Übrigens …

Ein Mann, zwei Chefs im Theater Münster

Ein Feuerwerk der Komik

Der arme Francis: unterbezahlt und ständig hungrig, braucht er dringend einen Zweitjob. Den findet der Leibwächter auch. Was er nicht weiß ist, dass sein erster Arbeitgeber in Wirklichkeit dessen als Mann verkleidete Zwillingsschwester ist. Die wiederum sucht ihren Liebhaber Stanley, der ihren Bruder ermordet hat und auf der Flucht ist. Und natürlich wird Stanley Francis’ zweiter Arbeitgeber. Und keiner darf vom anderen etwas wissen. Wenn es dann doch um Geld geht, Schulden eingetrieben werden sollen, ist das Durcheinander perfekt. Noch mehr Chaos gibt es, wenn ein egomaner Schauspielschüler – von Florian Steffens mit meisterhaft entfalteter sinnentleerter Tiefsinnigkeit gespielt – dazukommt. Er wird begleitet von Julia Stefanie Möller als Pauline, die nicht so dumm und blond ist, wie sie tut. Ergänzt wird das Figurentableau von Marc Oliver Bögel als Kleinkrimellen Charlie, der chronisch pleite ist und nicht davor zurückschreckt, seine Tochter zu verhökern. Dann sind da noch Frank-Peter Dettmann als der schmierige Anwalt mit Hang zum Latein und Alfie, sechsundachtzig mit Herzschrittmacher, der sich als Hilfskellner verdingt. Ronny Miersch gibt den alten Mann mit zirzensischer Körperbeherrschung. Aurel Bereuter ist Knastbruder und Oberkellner in einem und die köstliche Carola von Seckendorff die abgebrühte Dolly, die sich am Ende die Hauptfigur schnappt.

Kompliziert, undurchschaubar? Ach wo. Richard Bean transferiert Goldonis Diener zweier Herren ins Großbritannien der 1960er Jahre. Und bei ihm ist der Plot absolute Nebensache. Er entwickelt aus der Ausgangssituation einfach immer wieder neue, urkomische Szenen. Und so muss Ein Mann, zwei Chefs einfach ein Renner werden. Zumal dann, wenn mit Regisseur Christian Brey sich jemand dieses Stückes annimmt, der sich voll auf den Stoff einlässt. Wie das gesamte Ensemble sprüht auch das Regieteam vor Spaß am Spaß – manchmal sinn- und schmerzfrei. Und so toben sie alle durch Anette Hachmanns wunderbare schwarz-weiße Bühne, die mit Treppen durchsetzt ist, über die man so wundervoll stolzieren, balancieren, rennen kann - und natürlich stolpern, fallen und wieder aufstehen. Die Bühne ist übersät mit Quadraten, Kreisen und Wellenlinien als Symbole für die immer wirrer werdenden Gedankengänge des Personals. Und ein ganz großes Plus des Stücks ist der wunderbare deutsche Text Peter und John von Düffels, der mit der Sprache ganz toll spielt und ebenso toll umgesetzt wird. Und es rattert und qualmt im Gehirn ganz enorm, wenn es in die Pause geht: Diese Mischung aus Sprachwitz, Akrobatik, derber Komik, britischem Witz und Running Gags lässt niemanden kalt.
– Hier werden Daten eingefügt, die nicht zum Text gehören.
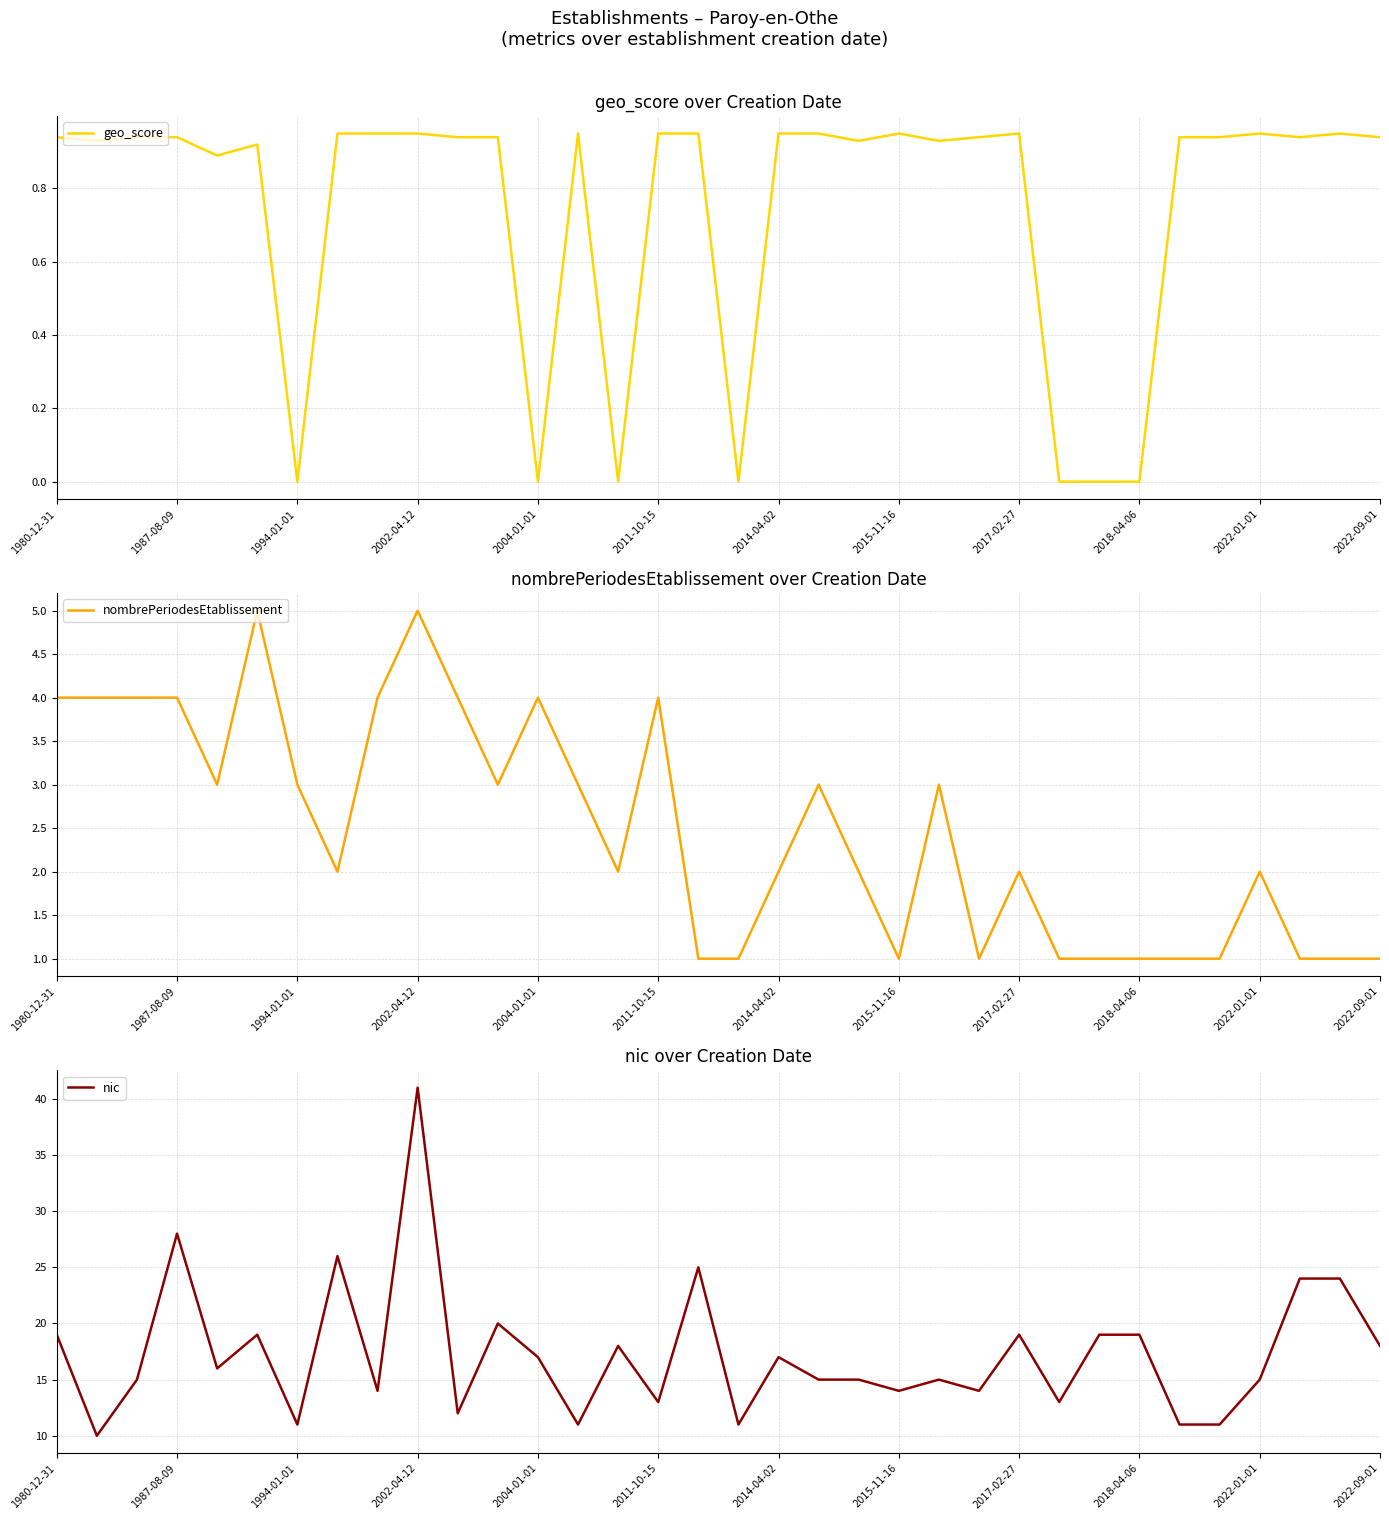

True or false: nic and nombrePeriodesEtablissement cross at least once.

False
Dann allerdings – und das ist der einzige Wermutstropfen, nein ein Wermutströpfchen im perlenden Champagnerglas - verliert das Stück ein wenig an Drive. Aber spätestens zum allumfassenden Happy End sind alle, Ensemble und Publikum gleichermaßen, wieder rundum glücklich.

Zusammengehalten werden die Szenen durch die Skiffle-Band von Jürgen Knautz, zu der sich immer wieder Schauspieler gesellen. Das passt toll ins Geschehen. Ein besonders Lob an die Damen für ihr Terzett!

Maike Jüttendonk als Schwester, die ihren Bruder mimt, kann mit Klischees vom Rollenverhalten spielen und tut dies als Mann und Frau mit einer so sanften, manchmal traurigen Verlorenheit, die gleichzeitig rührt und zum brüllenden Lachen animiert.

Im Mittelpunkt Maximilian Scheidt: ewig hungrig, faul und zum Verstellen getrieben ist er der unnachahmliche Motor dieses Stücks. Atemlos und fremdbestimmt hetzt er sich ab. Sein irisches Alter Ego Paddy ist einfach der Bringer – und man gönnt es ihm so, dass er am Ende satt ist und die Frau für’s Leben gefunden hat!

Seine Szene mit dem schweren Koffer schauen Sie sich bitte selbst an!